AlSahouly also stresses the need for helping SMEs to compete with the big names. “One of the major challenges for several companies is competition from many giant e-commerce companies such as Souq.com, Jumia.com and recently, Noon.com.”

Another major challenge is the cost of starting up online operations “which can be overcome if banks provided funds for small and medium-sized businesses that can create an equal opportunity for every business to exist in the online world.”

El Hajj believes the banks have not done enough on financial inclusion, claiming that they mostly cater to “bigger names. Banks are not after the small and medium-sized businesses.”

However, he adds that startups such as his are filling the gap by cutting out many of the obstacles and catering their services to smaller players.

El Hajj thinks most of the talk about financial inclusion in the country is too focused on consumers. “Financial inclusion doesn’t make any sense if everyone is holding cards or whichever tool and then the businesses don’t have tools to accept these payments.”
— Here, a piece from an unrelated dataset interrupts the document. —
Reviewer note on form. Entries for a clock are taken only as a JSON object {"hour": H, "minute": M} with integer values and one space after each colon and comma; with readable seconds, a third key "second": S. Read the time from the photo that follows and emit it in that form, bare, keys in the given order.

There is still a cultural barrier and a lot of pushback from consumers and businesses. El Hajj says many still do not see the benefits of going cashless, which he attributes to a lack of awareness and how Egyptians perceive digital money.

Many do not feel how much money they have if it is in a digital format in a bank account, he says. While this perception and lack of trust in financial systems is normal in cash-based economies and emerging markets, it can be changed with a little innovation.

“The kinds of tactics that we as startups or as third parties can provide could be a bit challenging for the banks to do so and that’s why we exist. We’re not competition; we’re actually tackling the businesses that the banks cannot really reach or they’re not really after. We’re after the people who are aspiring to get into the financial ecosystem and they see the benefit of it.”

This article was edited on June 28, 2020 to add that Professor Ayman Ismail is the Abdul Latif Jameel Endowed Chair of Entrepreneurship.